The Sun: "ein dampfender Haufen Dünger"

Bexit Kritiker lassen kein gutes Haar an der Einigung zwischen Tusk und Cameron über die EU-Reform

DUBLIN taz | Der britische Premierminister verkündete am Mittwoch in der parlamentarischen Fragestunde einen Etappensieg: „Ich werde niemals sagen, dass die EU perfekt ist“, sagte er, „aber der Entwurf ebnet den Weg für eine bessere Regelung für Großbritannien in der EU.“ Wenn man nicht bereits in der EU wäre, müsste man in Anbetracht dieser Zugeständnisse eintreten, fügte er hinzu.

Die britischen Zeitungen finden das nicht. Sämtliche Boulevardblätter bescheinigen Cameron, nichts erreicht zu haben. Die Sun drückt es wie immer bildhaft aus: Die Neuverhandlungen seien „ein dampfender Haufen Dünger“. Aber auch die seriösen Blätter lassen kaum ein gutes Haar an dem Kompromiss, den Cameron mit Ratspräsidenten Donald Tusk ausgehandelt hat.

Darin geht es um eine Art Notbremse: Kann ein Staat nachweisen, dass die Zahlungen an EU-Migranten eine zu große Bürde für das Sozialsystem seien, dürfen diese reduziert werden. Diese Regelung soll aber nur für neue Migranten gelten, deren Bezüge über einen Zeitraum von vier Jahren schrittweise angehoben werden, bis sie den vollen Umfang erreicht haben. Und der Europarat muss das absegnen.

Der Independent bezeichnete Tusks Vorschlag deshalb als „Niederlage für Cameron“. Der hatte gefordert, dass Migranten aus der EU zunächst vier Jahre lang Steuern in Großbritannien zahlen müssen, bevor sie Anspruch auf Sozialleistungen haben.

Der ehemalige Tory-Verteidigungsminister Liam Fox sagte: „Die sehr bescheidenen Forderungen unserer Regierung sind in allen Bereichen von der EU verwässert worden.
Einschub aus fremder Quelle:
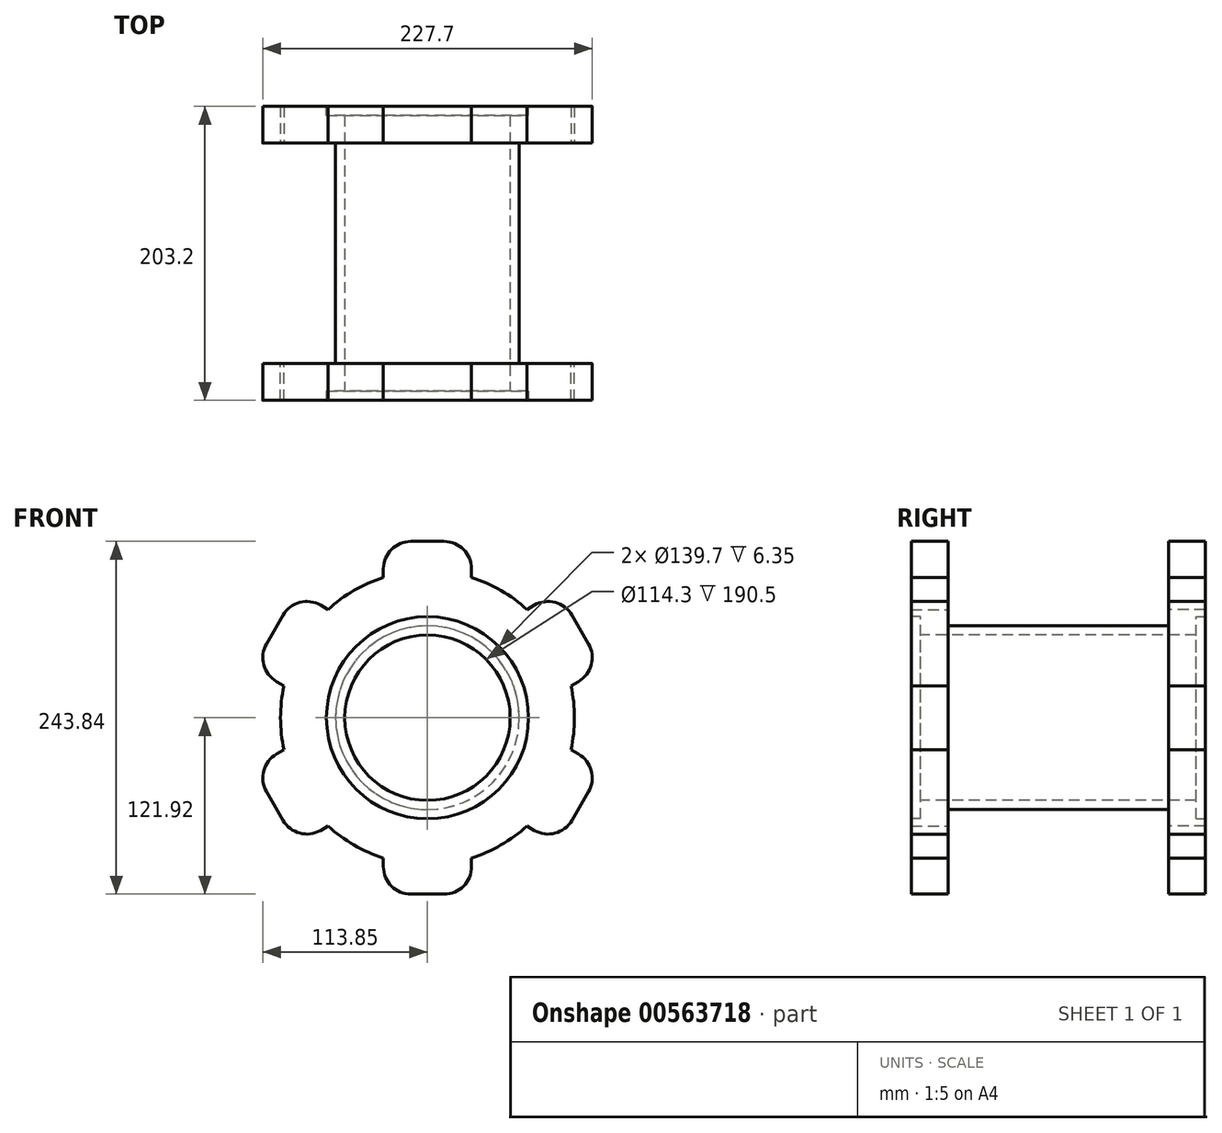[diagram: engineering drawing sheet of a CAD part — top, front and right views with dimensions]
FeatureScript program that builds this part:
annotation { "Feature Type Name" : "Feature", "Feature Type Description" : "" }
export const myFeature = defineFeature(function(context is Context, id is Id, definition is map)
    precondition{}
    {
        {
            var Q0;
            Q0=qCreatedBy(makeId("Front.planeOp"),FACE);
            var sketch = newSketch(context, id + "F0", { "sketchPlane" : qUnion([Q0])});
            skCircle(sketch, "E0", {"center": v(0, 0) * mm, "radius": 101.6 * mm});
            skLineSegment(sketch, "E1.top", {"start": v(11.43, 121.92) * mm, "end": v(-11.43, 121.92) * mm});
            skLineSegment(sketch, "E1.left", {"start": v(30.48, 96.92) * mm, "end": v(30.48, 102.87) * mm});
            skLineSegment(sketch, "E1.right", {"start": v(-30.48, 96.92) * mm, "end": v(-30.48, 102.87) * mm});
            skPoint(sketch, "E2.visualSharp", {"position": v(30.48, 121.92) * mm});
            skArc(sketch, "E2.filletArc", {"start": v(30.48, 102.87) * mm, "mid": v(24.9, 116.34) * mm, "end": v(11.43, 121.92) * mm});
            skPoint(sketch, "E3.visualSharp", {"position": v(-30.48, 121.92) * mm});
            skArc(sketch, "E3.filletArc", {"start": v(-11.43, 121.92) * mm, "mid": v(-24.9, 116.34) * mm, "end": v(-30.48, 102.87) * mm});
            skLineSegment(sketch, "E4.1.1", {"start": v(-99.18, 22.06) * mm, "end": v(-104.33, 25.04) * mm});
            skPoint(sketch, "E4.1.2", {"position": v(-90.35, 87.36) * mm});
            skLineSegment(sketch, "E4.1.3", {"start": v(-99.87, 70.86) * mm, "end": v(-111.3, 51.06) * mm});
            skPoint(sketch, "E4.1.4", {"position": v(-120.83, 34.56) * mm});
            skArc(sketch, "E4.1.5", {"start": v(-111.3, 51.06) * mm, "mid": v(-113.2, 36.6) * mm, "end": v(-104.33, 25.04) * mm});
            skLineSegment(sketch, "E4.1.6", {"start": v(-68.7, 74.86) * mm, "end": v(-73.85, 77.83) * mm});
            skArc(sketch, "E4.1.7", {"start": v(-73.85, 77.83) * mm, "mid": v(-88.3, 79.73) * mm, "end": v(-99.87, 70.86) * mm});
            skLineSegment(sketch, "E4.2.1", {"start": v(-68.7, -74.86) * mm, "end": v(-73.85, -77.83) * mm});
            skPoint(sketch, "E4.2.2", {"position": v(-120.83, -34.56) * mm});
            skLineSegment(sketch, "E4.2.3", {"start": v(-111.3, -51.06) * mm, "end": v(-99.87, -70.86) * mm});
            skPoint(sketch, "E4.2.4", {"position": v(-90.35, -87.36) * mm});
            skArc(sketch, "E4.2.5", {"start": v(-99.87, -70.86) * mm, "mid": v(-88.3, -79.73) * mm, "end": v(-73.85, -77.83) * mm});
            skLineSegment(sketch, "E4.2.6", {"start": v(-99.18, -22.06) * mm, "end": v(-104.33, -25.04) * mm});
            skArc(sketch, "E4.2.7", {"start": v(-104.33, -25.04) * mm, "mid": v(-113.2, -36.6) * mm, "end": v(-111.3, -51.06) * mm});
            skLineSegment(sketch, "E4.3.1", {"start": v(30.48, -96.92) * mm, "end": v(30.48, -102.87) * mm});
            skPoint(sketch, "E4.3.2", {"position": v(-30.48, -121.92) * mm});
            skLineSegment(sketch, "E4.3.3", {"start": v(-11.43, -121.92) * mm, "end": v(11.43, -121.92) * mm});
            skPoint(sketch, "E4.3.4", {"position": v(30.48, -121.92) * mm});
            skArc(sketch, "E4.3.5", {"start": v(11.43, -121.92) * mm, "mid": v(24.9, -116.34) * mm, "end": v(30.48, -102.87) * mm});
            skLineSegment(sketch, "E4.3.6", {"start": v(-30.48, -96.92) * mm, "end": v(-30.48, -102.87) * mm});
            skArc(sketch, "E4.3.7", {"start": v(-30.48, -102.87) * mm, "mid": v(-24.9, -116.34) * mm, "end": v(-11.43, -121.92) * mm});
            skLineSegment(sketch, "E4.4.1", {"start": v(99.18, -22.06) * mm, "end": v(104.33, -25.04) * mm});
            skPoint(sketch, "E4.4.2", {"position": v(90.35, -87.36) * mm});
            skLineSegment(sketch, "E4.4.3", {"start": v(99.87, -70.86) * mm, "end": v(111.3, -51.06) * mm});
            skPoint(sketch, "E4.4.4", {"position": v(120.83, -34.56) * mm});
            skArc(sketch, "E4.4.5", {"start": v(111.3, -51.06) * mm, "mid": v(113.2, -36.6) * mm, "end": v(104.33, -25.04) * mm});
            skLineSegment(sketch, "E4.4.6", {"start": v(68.7, -74.86) * mm, "end": v(73.85, -77.83) * mm});
            skArc(sketch, "E4.4.7", {"start": v(73.85, -77.83) * mm, "mid": v(88.3, -79.73) * mm, "end": v(99.87, -70.86) * mm});
            skLineSegment(sketch, "E4.5.1", {"start": v(68.7, 74.86) * mm, "end": v(73.85, 77.83) * mm});
            skPoint(sketch, "E4.5.2", {"position": v(120.83, 34.56) * mm});
            skLineSegment(sketch, "E4.5.3", {"start": v(111.3, 51.06) * mm, "end": v(99.87, 70.86) * mm});
            skPoint(sketch, "E4.5.4", {"position": v(90.35, 87.36) * mm});
            skArc(sketch, "E4.5.5", {"start": v(99.87, 70.86) * mm, "mid": v(88.3, 79.73) * mm, "end": v(73.85, 77.83) * mm});
            skLineSegment(sketch, "E4.5.6", {"start": v(99.18, 22.06) * mm, "end": v(104.33, 25.04) * mm});
            skArc(sketch, "E4.5.7", {"start": v(104.33, 25.04) * mm, "mid": v(113.2, 36.6) * mm, "end": v(111.3, 51.06) * mm});
            skSolve(sketch);
        }
        {
            var Q0;
            {var subQ0=sQuery(id+"F0.wireOp",EDGE,"E0");var subQ1=makeQuery(id+"F0.imprint","INTERSECT",VERTEX,{"derivedFrom":[subQ0,sQuery(id+"F0.wireOp",EDGE,"E1.left")]});Q0=makeQuery(id+"F0.imprint","IMPRINT",FACE,{"disambiguationData":[TD([[makeQuery(id+"F0.imprint","IMPRINT",EDGE,{"disambiguationData":[TD([[subQ1,-1.0]])],"derivedFrom":subQ0}),1.0]])]});}
            var Q1;
            Q1=makeQuery(id+"F0.imprint","IMPRINT",FACE,{"disambiguationData":[TD([[makeQuery(id+"F0.imprint","IMPRINT",EDGE,{"derivedFrom":sQuery(id+"F0.wireOp",EDGE,"E1.top")}),1.0]])]});
            var Q2;
            {var subQ0=sQuery(id+"F0.wireOp",EDGE,"E0");var subQ8=makeQuery(id+"F0.imprint","INTERSECT",VERTEX,{"derivedFrom":[sQuery(id+"F0.wireOp",EDGE,"E4.4.1"),subQ0]});Q2=makeQuery(id+"F0.imprint","IMPRINT",FACE,{"disambiguationData":[TD([[makeQuery(id+"F0.imprint","IMPRINT",EDGE,{"disambiguationData":[TD([[subQ8,1.0]])],"derivedFrom":subQ0}),1.0]])]});}
            var Q3;
            {var subQ0=sQuery(id+"F0.wireOp",EDGE,"E4.5.1");Q3=makeQuery(id+"F0.imprint","IMPRINT",FACE,{"disambiguationData":[TD([[makeQuery(id+"F0.imprint","IMPRINT",EDGE,{"derivedFrom":subQ0}),-1.0]])]});}
            var Q4;
            {var subQ1=sQuery(id+"F0.wireOp",EDGE,"E4.4.1");Q4=makeQuery(id+"F0.imprint","IMPRINT",FACE,{"disambiguationData":[TD([[makeQuery(id+"F0.imprint","IMPRINT",EDGE,{"derivedFrom":subQ1}),-1.0]])]});}
            var Q5;
            {var subQ1=sQuery(id+"F0.wireOp",EDGE,"E4.3.1");Q5=makeQuery(id+"F0.imprint","IMPRINT",FACE,{"disambiguationData":[TD([[makeQuery(id+"F0.imprint","IMPRINT",EDGE,{"derivedFrom":subQ1}),-1.0]])]});}
            var Q6;
            {var subQ1=sQuery(id+"F0.wireOp",EDGE,"E4.2.1");Q6=makeQuery(id+"F0.imprint","IMPRINT",FACE,{"disambiguationData":[TD([[makeQuery(id+"F0.imprint","IMPRINT",EDGE,{"derivedFrom":subQ1}),-1.0]])]});}
            var Q7;
            {var subQ2=sQuery(id+"F0.wireOp",EDGE,"E4.1.1");Q7=makeQuery(id+"F0.imprint","IMPRINT",FACE,{"disambiguationData":[TD([[makeQuery(id+"F0.imprint","IMPRINT",EDGE,{"derivedFrom":subQ2}),-1.0]])]});}
            extrude(context, id + "F1", {"entities" : qUnion([Q0, Q1, Q2, Q3, Q4, Q5, Q6, Q7]), "depth" : 25.4 * mm});
        }
        {
            var Q0;
            Q0=makeQuery(id+"F1.opExtrude","CAP_FACE",FACE,{"disambiguationData":[OSD([sQuery(id+"F0.wireOp",EDGE,"E1.top"),sQuery(id+"F0.wireOp",EDGE,"E1.left"),sQuery(id+"F0.wireOp",EDGE,"E1.right"),sQuery(id+"F0.wireOp",EDGE,"E2.filletArc"),sQuery(id+"F0.wireOp",EDGE,"E3.filletArc"),sQuery(id+"F0.wireOp",EDGE,"E4.1.1"),sQuery(id+"F0.wireOp",EDGE,"E4.1.3"),sQuery(id+"F0.wireOp",EDGE,"E4.1.5"),sQuery(id+"F0.wireOp",EDGE,"E4.1.6"),sQuery(id+"F0.wireOp",EDGE,"E4.1.7"),sQuery(id+"F0.wireOp",EDGE,"E4.2.1"),sQuery(id+"F0.wireOp",EDGE,"E4.2.3"),sQuery(id+"F0.wireOp",EDGE,"E4.2.5"),sQuery(id+"F0.wireOp",EDGE,"E4.2.6"),sQuery(id+"F0.wireOp",EDGE,"E4.2.7"),sQuery(id+"F0.wireOp",EDGE,"E4.3.1"),sQuery(id+"F0.wireOp",EDGE,"E4.3.3"),sQuery(id+"F0.wireOp",EDGE,"E4.3.5"),sQuery(id+"F0.wireOp",EDGE,"E4.3.6"),sQuery(id+"F0.wireOp",EDGE,"E4.3.7"),sQuery(id+"F0.wireOp",EDGE,"E4.4.1"),sQuery(id+"F0.wireOp",EDGE,"E4.4.3"),sQuery(id+"F0.wireOp",EDGE,"E4.4.5"),sQuery(id+"F0.wireOp",EDGE,"E4.4.6"),sQuery(id+"F0.wireOp",EDGE,"E4.4.7"),sQuery(id+"F0.wireOp",EDGE,"E0"),sQuery(id+"F0.wireOp",EDGE,"E4.5.1"),sQuery(id+"F0.wireOp",EDGE,"E4.5.3"),sQuery(id+"F0.wireOp",EDGE,"E4.5.5"),sQuery(id+"F0.wireOp",EDGE,"E4.5.6"),sQuery(id+"F0.wireOp",EDGE,"E4.5.7")])],"isStart":true});
            var sketch = newSketch(context, id + "F2", { "sketchPlane" : qUnion([Q0])});
            skCircle(sketch, "E5", {"center": v(0, 0) * mm, "radius": 63.5 * mm});
            skSolve(sketch);
        }
        {
            var Q0;
            Q0=qSketchRegion(id+"F2",true);
            extrude(context, id + "F3", {"entities" : qUnion([Q0]), "operationType" : NewBodyOperationType.ADD, "depth" : 152.4 * mm});
        }
        {
            var Q0;
            Q0=makeQuery(id+"F1.opExtrude","CAP_FACE",FACE,{"disambiguationData":[OSD([sQuery(id+"F0.wireOp",EDGE,"E1.top"),sQuery(id+"F0.wireOp",EDGE,"E1.left"),sQuery(id+"F0.wireOp",EDGE,"E1.right"),sQuery(id+"F0.wireOp",EDGE,"E2.filletArc"),sQuery(id+"F0.wireOp",EDGE,"E3.filletArc"),sQuery(id+"F0.wireOp",EDGE,"E4.1.1"),sQuery(id+"F0.wireOp",EDGE,"E4.1.3"),sQuery(id+"F0.wireOp",EDGE,"E4.1.5"),sQuery(id+"F0.wireOp",EDGE,"E4.1.6"),sQuery(id+"F0.wireOp",EDGE,"E4.1.7"),sQuery(id+"F0.wireOp",EDGE,"E4.2.1"),sQuery(id+"F0.wireOp",EDGE,"E4.2.3"),sQuery(id+"F0.wireOp",EDGE,"E4.2.5"),sQuery(id+"F0.wireOp",EDGE,"E4.2.6"),sQuery(id+"F0.wireOp",EDGE,"E4.2.7"),sQuery(id+"F0.wireOp",EDGE,"E4.3.1"),sQuery(id+"F0.wireOp",EDGE,"E4.3.3"),sQuery(id+"F0.wireOp",EDGE,"E4.3.5"),sQuery(id+"F0.wireOp",EDGE,"E4.3.6"),sQuery(id+"F0.wireOp",EDGE,"E4.3.7"),sQuery(id+"F0.wireOp",EDGE,"E4.4.1"),sQuery(id+"F0.wireOp",EDGE,"E4.4.3"),sQuery(id+"F0.wireOp",EDGE,"E4.4.5"),sQuery(id+"F0.wireOp",EDGE,"E4.4.6"),sQuery(id+"F0.wireOp",EDGE,"E4.4.7"),sQuery(id+"F0.wireOp",EDGE,"E0"),sQuery(id+"F0.wireOp",EDGE,"E4.5.1"),sQuery(id+"F0.wireOp",EDGE,"E4.5.3"),sQuery(id+"F0.wireOp",EDGE,"E4.5.5"),sQuery(id+"F0.wireOp",EDGE,"E4.5.6"),sQuery(id+"F0.wireOp",EDGE,"E4.5.7")])],"isStart":true});
            cPlane(context, id + "F4", {"entities" : qUnion([Q0]), "cplaneType" : CPlaneType.OFFSET, "offset" : 76.2 * mm, "width" : 152.4 * mm, "height" : 152.4 * mm});
        }
        {
            var Q0;
            Q0=makeQuery(id+"F1.opExtrude","SWEPT_BODY",BODY,{"disambiguationData":[OSD([sQuery(id+"F0.wireOp",EDGE,"E1.top"),sQuery(id+"F0.wireOp",EDGE,"E1.left"),sQuery(id+"F0.wireOp",EDGE,"E1.right"),sQuery(id+"F0.wireOp",EDGE,"E2.filletArc"),sQuery(id+"F0.wireOp",EDGE,"E3.filletArc"),sQuery(id+"F0.wireOp",EDGE,"E4.1.1"),sQuery(id+"F0.wireOp",EDGE,"E4.1.3"),sQuery(id+"F0.wireOp",EDGE,"E4.1.5"),sQuery(id+"F0.wireOp",EDGE,"E4.1.6"),sQuery(id+"F0.wireOp",EDGE,"E4.1.7"),sQuery(id+"F0.wireOp",EDGE,"E4.2.1"),sQuery(id+"F0.wireOp",EDGE,"E4.2.3"),sQuery(id+"F0.wireOp",EDGE,"E4.2.5"),sQuery(id+"F0.wireOp",EDGE,"E4.2.6"),sQuery(id+"F0.wireOp",EDGE,"E4.2.7"),sQuery(id+"F0.wireOp",EDGE,"E4.3.1"),sQuery(id+"F0.wireOp",EDGE,"E4.3.3"),sQuery(id+"F0.wireOp",EDGE,"E4.3.5"),sQuery(id+"F0.wireOp",EDGE,"E4.3.6"),sQuery(id+"F0.wireOp",EDGE,"E4.3.7"),sQuery(id+"F0.wireOp",EDGE,"E4.4.1"),sQuery(id+"F0.wireOp",EDGE,"E4.4.3"),sQuery(id+"F0.wireOp",EDGE,"E4.4.5"),sQuery(id+"F0.wireOp",EDGE,"E4.4.6"),sQuery(id+"F0.wireOp",EDGE,"E4.4.7"),sQuery(id+"F0.wireOp",EDGE,"E0"),sQuery(id+"F0.wireOp",EDGE,"E4.5.1"),sQuery(id+"F0.wireOp",EDGE,"E4.5.3"),sQuery(id+"F0.wireOp",EDGE,"E4.5.5"),sQuery(id+"F0.wireOp",EDGE,"E4.5.6"),sQuery(id+"F0.wireOp",EDGE,"E4.5.7")])]});
            var Q1;
            Q1=qCreatedBy(id+"F4.planeOp",FACE);
            mirror(context, id + "F5", {"operationType" : NewBodyOperationType.ADD, "entities" : qUnion([Q0]), "mirrorPlane" : qUnion([Q1])});
        }
        {
            var Q0;
            Q0=makeQuery(id+"F1.opExtrude","CAP_FACE",FACE,{"disambiguationData":[OSD([sQuery(id+"F0.wireOp",EDGE,"E1.top"),sQuery(id+"F0.wireOp",EDGE,"E1.left"),sQuery(id+"F0.wireOp",EDGE,"E1.right"),sQuery(id+"F0.wireOp",EDGE,"E2.filletArc"),sQuery(id+"F0.wireOp",EDGE,"E3.filletArc"),sQuery(id+"F0.wireOp",EDGE,"E4.1.1"),sQuery(id+"F0.wireOp",EDGE,"E4.1.3"),sQuery(id+"F0.wireOp",EDGE,"E4.1.5"),sQuery(id+"F0.wireOp",EDGE,"E4.1.6"),sQuery(id+"F0.wireOp",EDGE,"E4.1.7"),sQuery(id+"F0.wireOp",EDGE,"E4.2.1"),sQuery(id+"F0.wireOp",EDGE,"E4.2.3"),sQuery(id+"F0.wireOp",EDGE,"E4.2.5"),sQuery(id+"F0.wireOp",EDGE,"E4.2.6"),sQuery(id+"F0.wireOp",EDGE,"E4.2.7"),sQuery(id+"F0.wireOp",EDGE,"E4.3.1"),sQuery(id+"F0.wireOp",EDGE,"E4.3.3"),sQuery(id+"F0.wireOp",EDGE,"E4.3.5"),sQuery(id+"F0.wireOp",EDGE,"E4.3.6"),sQuery(id+"F0.wireOp",EDGE,"E4.3.7"),sQuery(id+"F0.wireOp",EDGE,"E4.4.1"),sQuery(id+"F0.wireOp",EDGE,"E4.4.3"),sQuery(id+"F0.wireOp",EDGE,"E4.4.5"),sQuery(id+"F0.wireOp",EDGE,"E4.4.6"),sQuery(id+"F0.wireOp",EDGE,"E4.4.7"),sQuery(id+"F0.wireOp",EDGE,"E0"),sQuery(id+"F0.wireOp",EDGE,"E4.5.1"),sQuery(id+"F0.wireOp",EDGE,"E4.5.3"),sQuery(id+"F0.wireOp",EDGE,"E4.5.5"),sQuery(id+"F0.wireOp",EDGE,"E4.5.6"),sQuery(id+"F0.wireOp",EDGE,"E4.5.7")])],"isStart":false});
            var sketch = newSketch(context, id + "F6", { "sketchPlane" : qUnion([Q0])});
            skCircle(sketch, "E6", {"center": v(0, 0) * mm, "radius": 57.15 * mm});
            skSolve(sketch);
        }
        {
            var Q0;
            Q0=makeQuery(id+"F6.imprint","IMPRINT",FACE,{"disambiguationData":[TD([[makeQuery(id+"F6.imprint","IMPRINT",EDGE,{"derivedFrom":sQuery(id+"F6.wireOp",EDGE,"E6")}),1.0]])]});
            extrude(context, id + "F7", {"entities" : qUnion([Q0]), "operationType" : NewBodyOperationType.REMOVE, "oppositeDirection" : true, "depth" : 228.6 * mm});
        }
        {
            var Q0;
            Q0=makeQuery(id+"F1.opExtrude","CAP_FACE",FACE,{"disambiguationData":[OSD([sQuery(id+"F0.wireOp",EDGE,"E1.top"),sQuery(id+"F0.wireOp",EDGE,"E1.left"),sQuery(id+"F0.wireOp",EDGE,"E1.right"),sQuery(id+"F0.wireOp",EDGE,"E2.filletArc"),sQuery(id+"F0.wireOp",EDGE,"E3.filletArc"),sQuery(id+"F0.wireOp",EDGE,"E4.1.1"),sQuery(id+"F0.wireOp",EDGE,"E4.1.3"),sQuery(id+"F0.wireOp",EDGE,"E4.1.5"),sQuery(id+"F0.wireOp",EDGE,"E4.1.6"),sQuery(id+"F0.wireOp",EDGE,"E4.1.7"),sQuery(id+"F0.wireOp",EDGE,"E4.2.1"),sQuery(id+"F0.wireOp",EDGE,"E4.2.3"),sQuery(id+"F0.wireOp",EDGE,"E4.2.5"),sQuery(id+"F0.wireOp",EDGE,"E4.2.6"),sQuery(id+"F0.wireOp",EDGE,"E4.2.7"),sQuery(id+"F0.wireOp",EDGE,"E4.3.1"),sQuery(id+"F0.wireOp",EDGE,"E4.3.3"),sQuery(id+"F0.wireOp",EDGE,"E4.3.5"),sQuery(id+"F0.wireOp",EDGE,"E4.3.6"),sQuery(id+"F0.wireOp",EDGE,"E4.3.7"),sQuery(id+"F0.wireOp",EDGE,"E4.4.1"),sQuery(id+"F0.wireOp",EDGE,"E4.4.3"),sQuery(id+"F0.wireOp",EDGE,"E4.4.5"),sQuery(id+"F0.wireOp",EDGE,"E4.4.6"),sQuery(id+"F0.wireOp",EDGE,"E4.4.7"),sQuery(id+"F0.wireOp",EDGE,"E0"),sQuery(id+"F0.wireOp",EDGE,"E4.5.1"),sQuery(id+"F0.wireOp",EDGE,"E4.5.3"),sQuery(id+"F0.wireOp",EDGE,"E4.5.5"),sQuery(id+"F0.wireOp",EDGE,"E4.5.6"),sQuery(id+"F0.wireOp",EDGE,"E4.5.7")])],"isStart":false});
            var sketch = newSketch(context, id + "F8", { "sketchPlane" : qUnion([Q0])});
            skCircle(sketch, "E7", {"center": v(0, 0) * mm, "radius": 69.85 * mm});
            skSolve(sketch);
        }
        {
            var Q0;
            Q0=makeQuery(id+"F8.imprint","IMPRINT",FACE,{"disambiguationData":[TD([[makeQuery(id+"F8.imprint","IMPRINT",EDGE,{"derivedFrom":sQuery(id+"F8.wireOp",EDGE,"E7")}),1.0]])]});
            extrude(context, id + "F9", {"entities" : qUnion([Q0]), "operationType" : NewBodyOperationType.REMOVE, "oppositeDirection" : true, "depth" : 6.35 * mm});
        }
        {
            var Q0;
            Q0=makeQuery(id+"F1.opExtrude","SWEPT_BODY",BODY,{"disambiguationData":[OSD([sQuery(id+"F0.wireOp",EDGE,"E1.top"),sQuery(id+"F0.wireOp",EDGE,"E1.left"),sQuery(id+"F0.wireOp",EDGE,"E1.right"),sQuery(id+"F0.wireOp",EDGE,"E2.filletArc"),sQuery(id+"F0.wireOp",EDGE,"E3.filletArc"),sQuery(id+"F0.wireOp",EDGE,"E4.1.1"),sQuery(id+"F0.wireOp",EDGE,"E4.1.3"),sQuery(id+"F0.wireOp",EDGE,"E4.1.5"),sQuery(id+"F0.wireOp",EDGE,"E4.1.6"),sQuery(id+"F0.wireOp",EDGE,"E4.1.7"),sQuery(id+"F0.wireOp",EDGE,"E4.2.1"),sQuery(id+"F0.wireOp",EDGE,"E4.2.3"),sQuery(id+"F0.wireOp",EDGE,"E4.2.5"),sQuery(id+"F0.wireOp",EDGE,"E4.2.6"),sQuery(id+"F0.wireOp",EDGE,"E4.2.7"),sQuery(id+"F0.wireOp",EDGE,"E4.3.1"),sQuery(id+"F0.wireOp",EDGE,"E4.3.3"),sQuery(id+"F0.wireOp",EDGE,"E4.3.5"),sQuery(id+"F0.wireOp",EDGE,"E4.3.6"),sQuery(id+"F0.wireOp",EDGE,"E4.3.7"),sQuery(id+"F0.wireOp",EDGE,"E4.4.1"),sQuery(id+"F0.wireOp",EDGE,"E4.4.3"),sQuery(id+"F0.wireOp",EDGE,"E4.4.5"),sQuery(id+"F0.wireOp",EDGE,"E4.4.6"),sQuery(id+"F0.wireOp",EDGE,"E4.4.7"),sQuery(id+"F0.wireOp",EDGE,"E0"),sQuery(id+"F0.wireOp",EDGE,"E4.5.1"),sQuery(id+"F0.wireOp",EDGE,"E4.5.3"),sQuery(id+"F0.wireOp",EDGE,"E4.5.5"),sQuery(id+"F0.wireOp",EDGE,"E4.5.6"),sQuery(id+"F0.wireOp",EDGE,"E4.5.7")])]});
            var Q1;
            Q1=qCreatedBy(id+"F4.planeOp",FACE);
            mirror(context, id + "F10", {"operationType" : NewBodyOperationType.INTERSECT, "entities" : qUnion([Q0]), "mirrorPlane" : qUnion([Q1])});
        }
    });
Keine dieser Veränderungen reicht auch nur im Entferntesten an die grundlegenden Veränderungen heran, die man der Bevölkerung versprochen hat.“ Innenministerin Theresa May, die als Leitfigur für die EU-Gegner galt, hat sich gestern zwar für ein Ja zur EU ausgesprochen, doch Fox prophezeit, dass bis zu fünf Kabinettsmitglieder gegen den Verbleib in der EU eintreten werden.

Das dürfen sie aber erst, nachdem der Vorschlag auf dem EU-Gipfel in zwei Wochen angenommen ist, so hat Cameron festgelegt. Bis dahin muss er mit Tusks Vorschlag vor allem die osteuropäischen Länder überzeugen, die gegen eine Diskriminierung ihrer Landsleute protestieren. Sollte ihm das gelingen, könnte das EU-Referendum bereits am 23. Juni stattfinden. Das würde die Chancen auf einen Verbleib in der EU erhöhen, da den Gegnern kaum Zeit für eine effektive Kampagne bliebe.